Thermoelectric properties of semiconductor nanowire networks

TL;DR

This paper introduces a theoretical model for analyzing thermoelectric properties of semiconductor nanowire networks, demonstrating how junctions and disorder influence the figure of merit, $ZT$, with implications for large-scale thermoelectric device design.

Contribution

The paper develops a two-port network model for thermoelectric nanowire networks, enabling large-scale simulations and revealing the impact of junction scattering and disorder on $ZT$ enhancement.

Findings

Phonon scattering at junctions significantly increases $ZT$.

Disordered networks show an order of magnitude higher $ZT$ than ordered ones.

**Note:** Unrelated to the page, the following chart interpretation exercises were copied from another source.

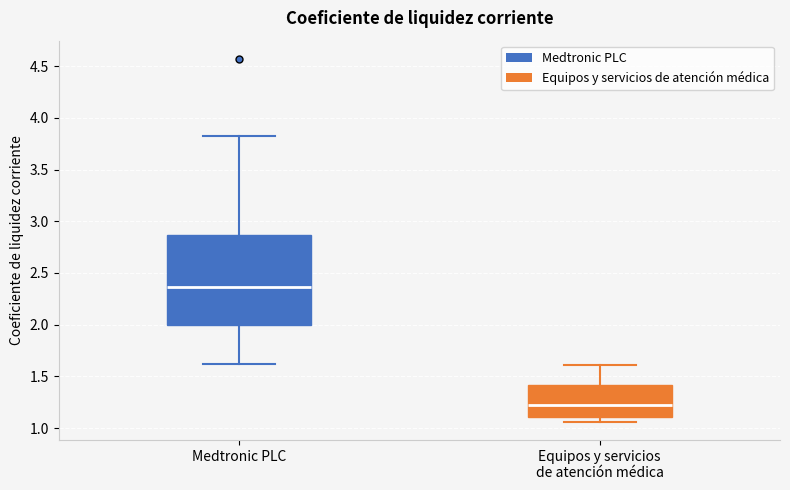

Reading left to right, read every box against the y-axis: the position of its median line, the range the box covers, and the ends of its whiskers. The values are not printed on the chart, so give them approximately, as read against the axis.

Medtronic PLC: median 2.35, box 2.00 to 2.85, whiskers 1.60 to 3.80
Equipos y servicios de atención médica: median 1.20, box 1.10 to 1.40, whiskers 1.05 to 1.60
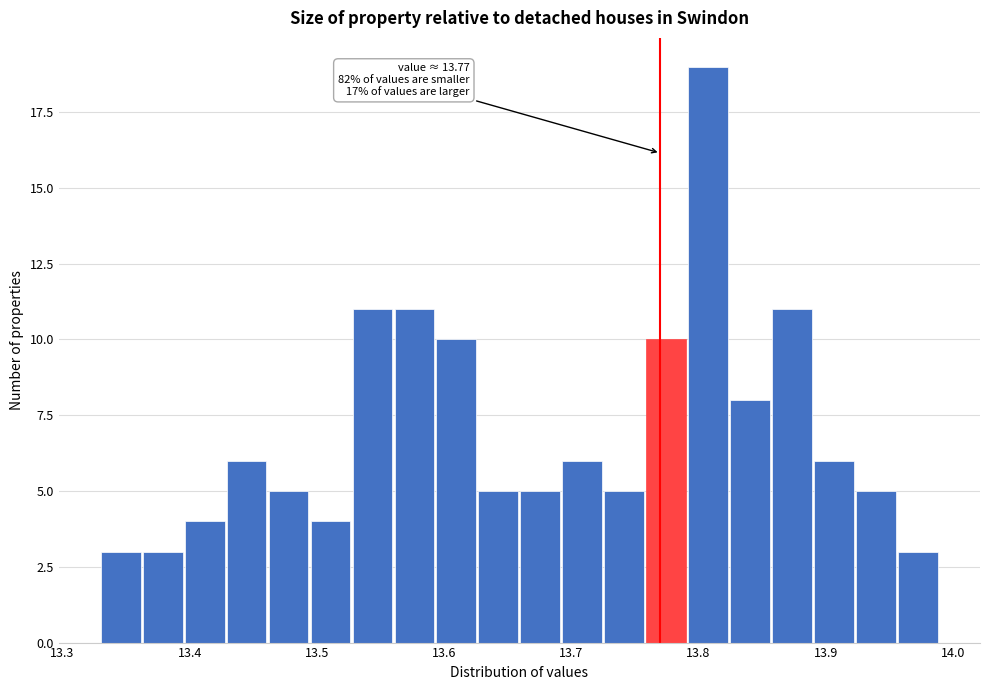

Read against the x-axis, roughly where is the centre of the tallest bar?

13.81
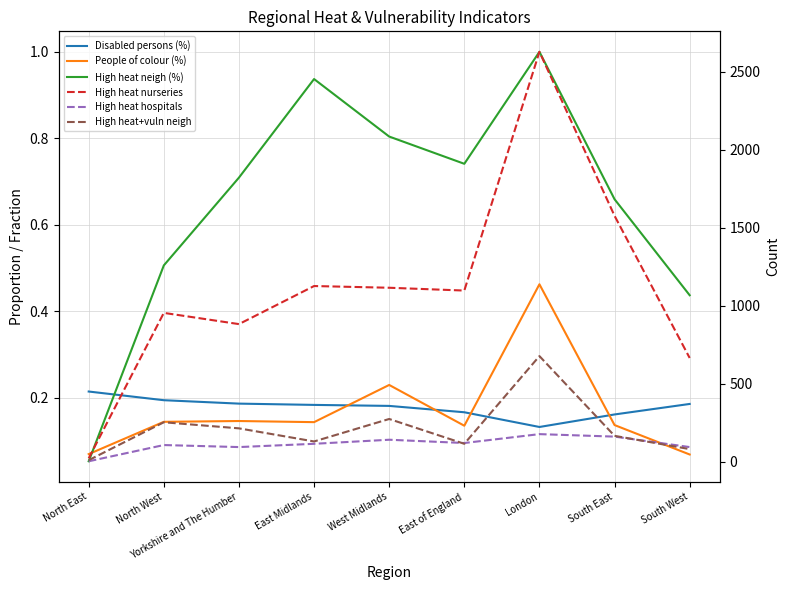

List the series in order of their peak value, lowest first.

Disabled persons (%), People of colour (%), High heat neigh (%), High heat hospitals, High heat+vuln neigh, High heat nurseries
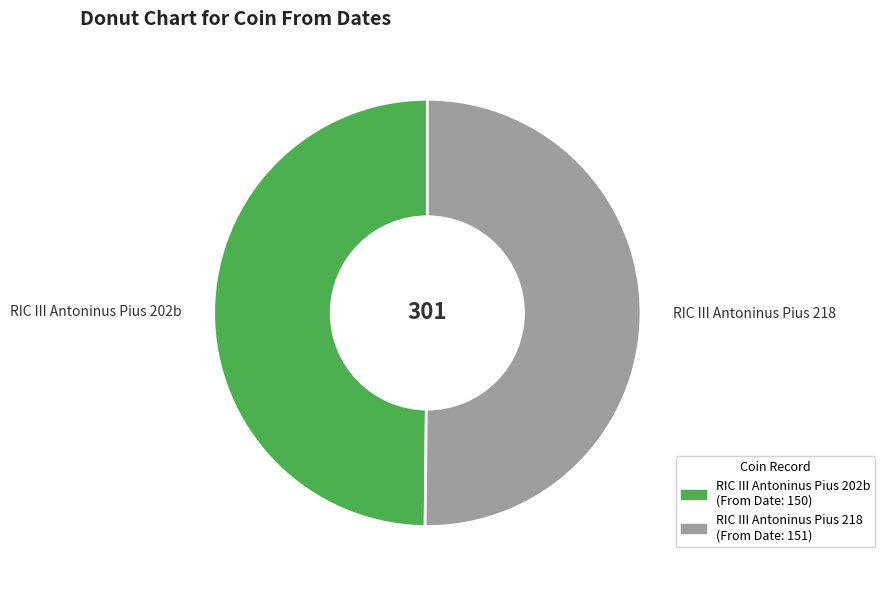

Combined, do RIC III Antoninus Pius 202b and RIC III Antoninus Pius 218 account for over 50%?

Yes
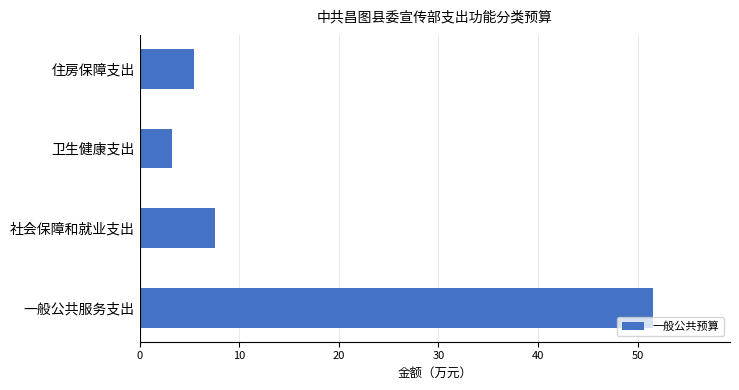

Count the number of values greater than 7.

2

Preferential pathways in Cayley tree networks mimic branched nanowire behavior.

Abstract

To examine thermoelectric (TE) properties of a semiconductor nanowire (NW) network, we propose a theoretical approach mapping the TE network on a two-port network. In contrast to a conventional single-port (i.e., resistor) network model, our model allows for large scale calculations showing convergence of TE figure of merit, $ZT$, with an increasing number of junctions. Using this model, numerical simulations are performed for the Bi$_2$Te$_3$ branched nanowire (BNW) and Cayley tree NW (CTNW) network. We find that the phonon scattering at the network junctions plays a dominant role in enhancing the network $ZT$. Specifically, disordered BNW and CTNW demonstrate an order of magnitude higher ZT enhancement compared to their ordered counterparts. Formation of preferential TE pathways in CTNW makes the network effectively behave as its BNW counterpart. We provide formalism for simulating large scale nanowire networks hinged upon experimentally measurable TE parameters of a single T-junction.